▶ Exercise
Extend the post on deducting car ownership costs in chapter 13 cases, starting after its final sentence.

Archive for the ‘Ninth Circuit’ Category

The Sisyphean task of vehicular ownership costs in chapter 13

Sunday, August 16th, 2009

I just gave the recently published Ransom v. MBNA America (In re Ransom) a quick read (available here until I get it published on BLR). In short, Ransom continues a circuit split by holding that in the Ninth Circuit a debtor can only deduct “ownership costs” from a chapter 13 plan for a car if he or she is making payments (i.e., lease or purchase money payments) on the car. Consistently, when a debtor owns the car free and clear the debtor cannot deduct the payments.The Court said that maintenance fees or high mileage old cars can be accounted for in other ways.

[Stored entries]
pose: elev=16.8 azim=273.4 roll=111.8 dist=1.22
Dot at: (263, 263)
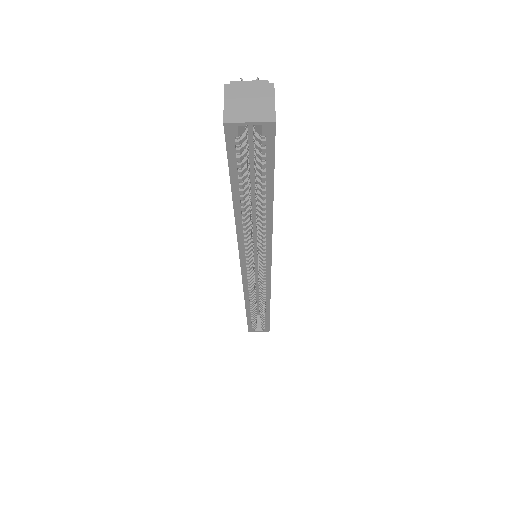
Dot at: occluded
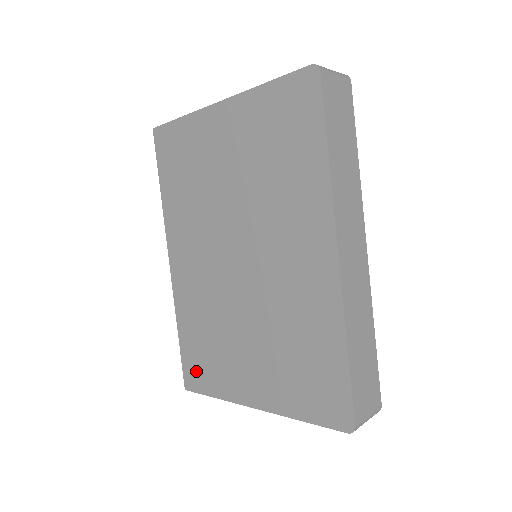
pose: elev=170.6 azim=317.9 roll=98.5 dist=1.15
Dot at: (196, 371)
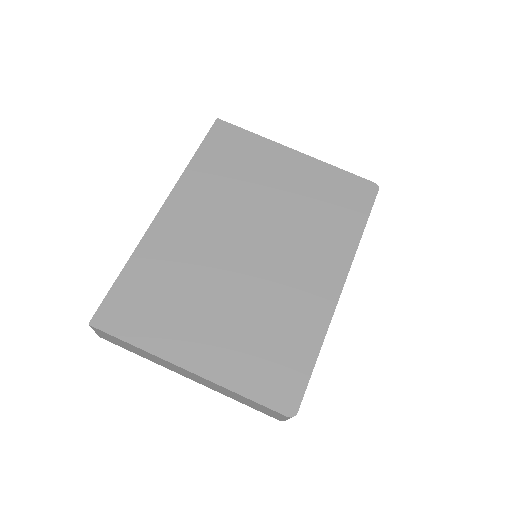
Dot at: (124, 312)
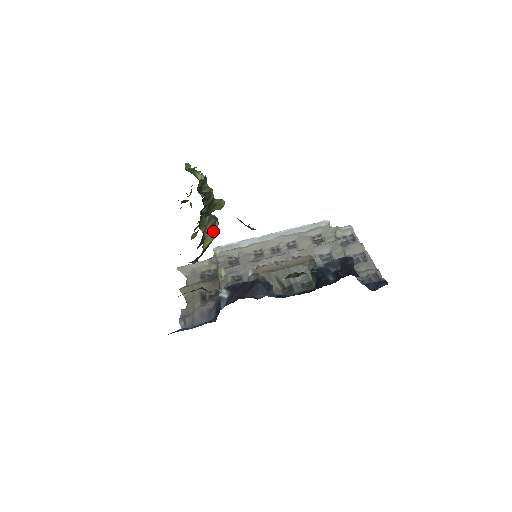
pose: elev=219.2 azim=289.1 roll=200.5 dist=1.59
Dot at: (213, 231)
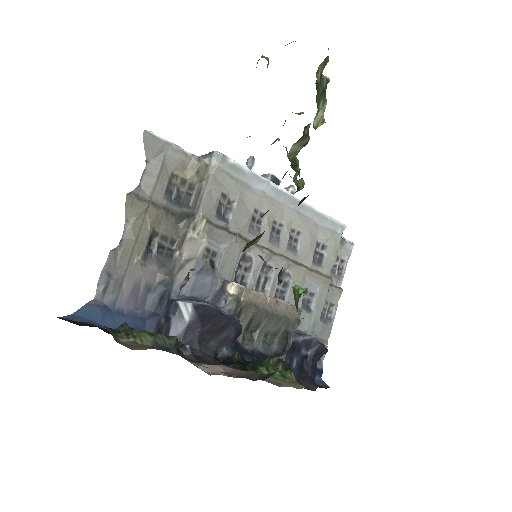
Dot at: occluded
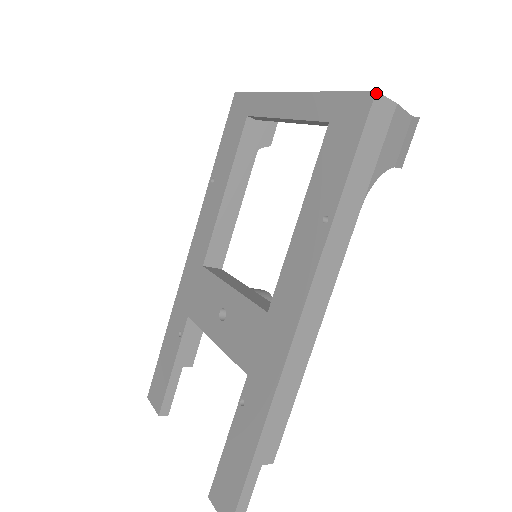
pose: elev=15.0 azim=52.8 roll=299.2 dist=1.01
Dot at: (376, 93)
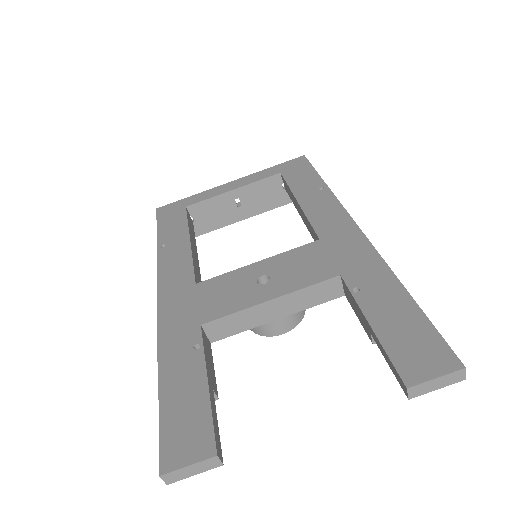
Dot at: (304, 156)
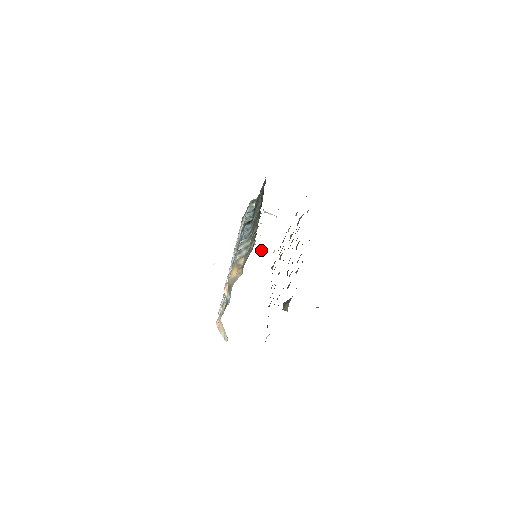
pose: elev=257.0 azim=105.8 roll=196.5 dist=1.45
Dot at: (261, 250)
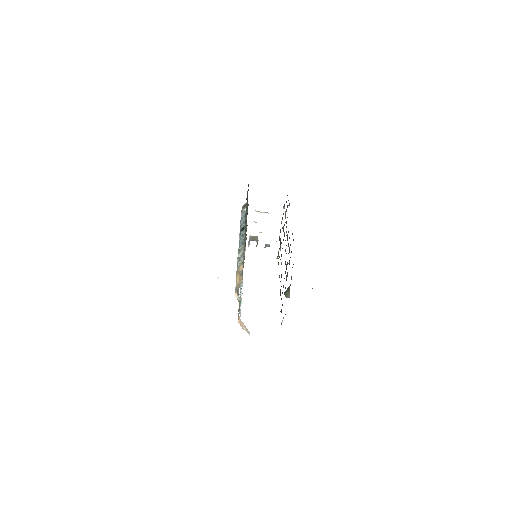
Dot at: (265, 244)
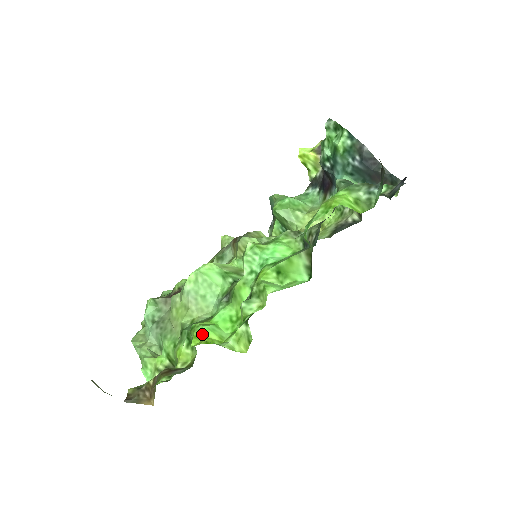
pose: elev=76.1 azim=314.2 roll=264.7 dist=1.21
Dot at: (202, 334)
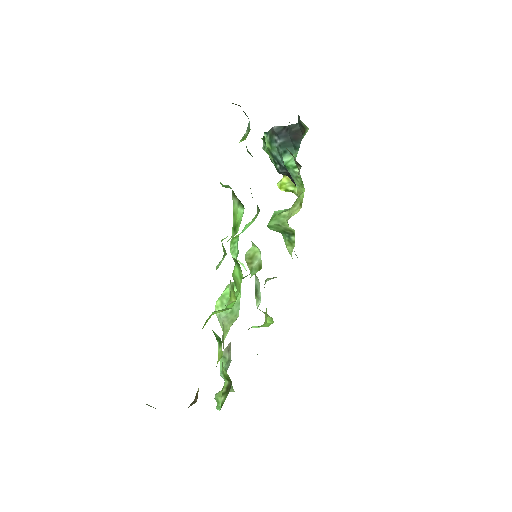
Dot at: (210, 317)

...

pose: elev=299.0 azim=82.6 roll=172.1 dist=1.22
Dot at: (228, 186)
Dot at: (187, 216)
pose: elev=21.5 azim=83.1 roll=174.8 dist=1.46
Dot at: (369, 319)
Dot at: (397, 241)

▶ Output below
The Court engaged in the statutory interpretation gymnastics that I see in many bankruptcy cases. It concludes with this passage:

The “correct” answer to the question before us, which the courts have been struggling with for years—at the unnecessary cost of thousands of hours of valuable judicial time—depends ultimately not upon our interpretation of the statute, but upon what Congress wants the answer to be. We would hope, in this regard, that we the judiciary would be relieved of this Sisyphean adventure by legislation clearly answering a straightforward policy question: shall an above-median income debtor in chapter 13 be allowed to shelter from unsecured creditors a standardized vehicle ownership cost for a vehicle owned free and clear, or not? Because resolution of this issue rests with Congress, we have taken the unusual step of directing the Clerk of the Court to forward a copy of this opinion to the Senate and House Judiciary Committees.

Take that, Congress!

UPDATE: I noticed that Prof. Shaun Martin the University of San Diego School of Law picked up on this paragaph as well. He has some interesting thoughts on Judge Trott’s complaint. Read it here.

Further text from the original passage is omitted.